John Woods
2013-11-18 16:45:26 UTC
We are looking at using ZIL on SSDs, and would like some input.
Background Problem:
During resilvering of a mirror, ZFS must balance between serving
application I/O, and resilvering I/O.
Solaris has a kernel parameter named "zfs:zfs_resilver_delay" that
controls this balance. The parameter can be between "0" and "4".
A value of "0" tells the O/S to give priority to resilvering I/O,
at the expense of application I/O rates.
A value of "4" tells the O/S to give priority to application I/O,
at the expense of resilvering I/O.
In Solaris 10, it is supposed to default to "2", but actually
defaults to "0".
Gotcha: We got bit by this, and had severe performance degradation.
Recommended: Change to at least "2", but keep in mind resilvering
times may jump by 100% or more.
Our Configuration:
- x86_64 (Intel Xeon-based)
- Solaris 10 64-bit
- 240GB physical RAM (max is 384GB)
- Root Pool:
- 2 x 300GB 10K RPM SAS drives
- Mirrored
- Mixed-Workload Database/File/Web Pool:
- 14 x 300GB 10K RPM SAS drives
- Mirrored, then striped.
Read Performance:
Monitoring ARC cache "echo ::memstat | mdb -k" shows that the ZFS
ARC cache size is using between 60-90 GB. (no problem there)
Write Performance:
This pool hosts a mixed workload of database, web, and file server
I/O. We run a MySQL instance, with InnoDB tables that have fairly high
transaction rates, and we do not want to lose transactions. So, the
ACID-compliant InnoDB engine will be doing a lot of "sync" writes to ZFS.
Goal: We don't need absolutely speedy performance during normal
workloads, just more consistent write performance in the event of disk
failure.
Question #1: Is this strategy sound?
Strategy: Reduce the number of database/application write I/O
operations to the physical disks.
Action: Mirror of two SSDs, and place a ZIL on top of the SSDs.
Will this configuration reduce the impact of many database "sync"
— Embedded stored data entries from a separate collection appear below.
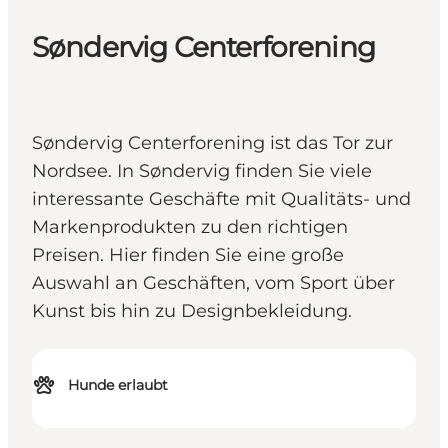
Søndervig Centerforening
Søndervig Centerforening ist das Tor zur
Nordsee. In Søndervig finden Sie viele
interessante Geschäfte mit Qualitäts- und
Markenprodukten zu den richtigen
Preisen. Hier finden Sie eine große
Auswahl an Geschäften, vom Sport über
Kunst bis hin zu Designbekleidung.
Hunde erlaubt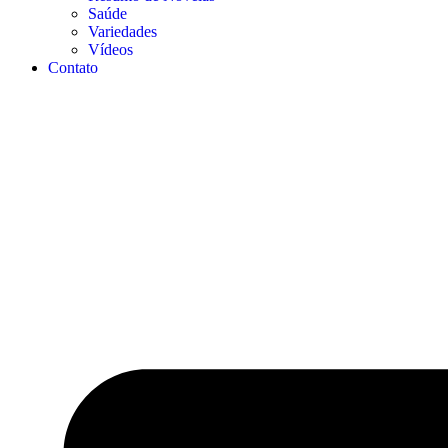
Saúde
Variedades
Vídeos
Contato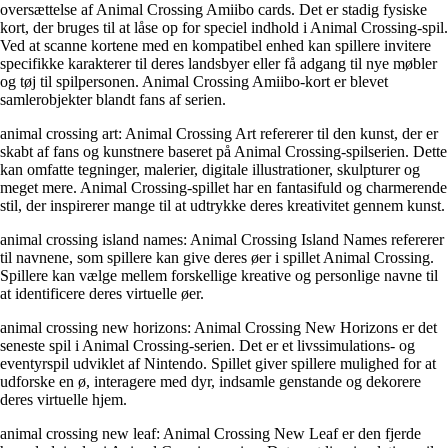
oversættelse af Animal Crossing Amiibo cards. Det er stadig fysiske
kort, der bruges til at låse op for speciel indhold i Animal Crossing-spil.
Ved at scanne kortene med en kompatibel enhed kan spillere invitere
specifikke karakterer til deres landsbyer eller få adgang til nye møbler
og tøj til spilpersonen. Animal Crossing Amiibo-kort er blevet
samlerobjekter blandt fans af serien.
animal crossing art: Animal Crossing Art refererer til den kunst, der er
skabt af fans og kunstnere baseret på Animal Crossing-spilserien. Dette
kan omfatte tegninger, malerier, digitale illustrationer, skulpturer og
meget mere. Animal Crossing-spillet har en fantasifuld og charmerende
stil, der inspirerer mange til at udtrykke deres kreativitet gennem kunst.
animal crossing island names: Animal Crossing Island Names refererer
til navnene, som spillere kan give deres øer i spillet Animal Crossing.
Spillere kan vælge mellem forskellige kreative og personlige navne til
at identificere deres virtuelle øer.
animal crossing new horizons: Animal Crossing New Horizons er det
seneste spil i Animal Crossing-serien. Det er et livssimulations- og
eventyrspil udviklet af Nintendo. Spillet giver spillere mulighed for at
udforske en ø, interagere med dyr, indsamle genstande og dekorere
deres virtuelle hjem.
animal crossing new leaf: Animal Crossing New Leaf er den fjerde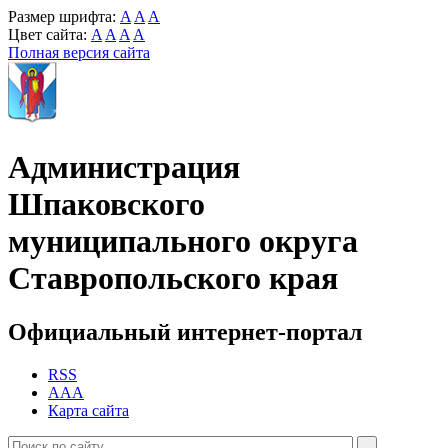
Размер шрифта:
A
A
A
Цвет сайта:
A
A
A
A
Полная версия сайта
Администрация
Шпаковского
муниципального округа
Ставропольского края
Официальный интернет-портал
RSS
AAA
Карта сайта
writes to the disk mirrors themselves?
Question #2: Which SSD is the best?
I've seen several posts about the Intel DC S3700 series, which
looks like a great option for servers.
However, there is also a ZIL-optimized SSD, sTec x840z, on the
market. Has anyone used these? Good experience with these? Bad? The link
is: http://www.stec-inc.com/products/s840z-zil-sas-ssd/
What is your SSD of choice, for enterprise-level protection of ZILs?
Background Problem:
During resilvering of a mirror, ZFS must balance between serving
application I/O, and resilvering I/O.
Solaris has a kernel parameter named "zfs:zfs_resilver_delay" that
controls this balance. The parameter can be between "0" and "4".
A value of "0" tells the O/S to give priority to resilvering I/O,
at the expense of application I/O rates.
A value of "4" tells the O/S to give priority to application I/O,
at the expense of resilvering I/O.
In Solaris 10, it is supposed to default to "2", but actually
defaults to "0".
Gotcha: We got bit by this, and had severe performance degradation.
Recommended: Change to at least "2", but keep in mind resilvering
times may jump by 100% or more.
Our Configuration:
- x86_64 (Intel Xeon-based)
- Solaris 10 64-bit
- 240GB physical RAM (max is 384GB)
- Root Pool:
- 2 x 300GB 10K RPM SAS drives
- Mirrored
- Mixed-Workload Database/File/Web Pool:
- 14 x 300GB 10K RPM SAS drives
- Mirrored, then striped.
Read Performance:
Monitoring ARC cache "echo ::memstat | mdb -k" shows that the ZFS
ARC cache size is using between 60-90 GB. (no problem there)
Write Performance:
This pool hosts a mixed workload of database, web, and file server
I/O. We run a MySQL instance, with InnoDB tables that have fairly high
transaction rates, and we do not want to lose transactions. So, the
ACID-compliant InnoDB engine will be doing a lot of "sync" writes to ZFS.
Goal: We don't need absolutely speedy performance during normal
workloads, just more consistent write performance in the event of disk
failure.
Question #1: Is this strategy sound?
Strategy: Reduce the number of database/application write I/O
operations to the physical disks.
Action: Mirror of two SSDs, and place a ZIL on top of the SSDs.
Will this configuration reduce the impact of many database "sync"
writes to the disk mirrors themselves?
Question #2: Which SSD is the best?
I've seen several posts about the Intel DC S3700 series, which
looks like a great option for servers.
However, there is also a ZIL-optimized SSD, sTec x840z, on the
market. Has anyone used these? Good experience with these? Bad? The link
is: http://www.stec-inc.com/products/s840z-zil-sas-ssd/
What is your SSD of choice, for enterprise-level protection of ZILs?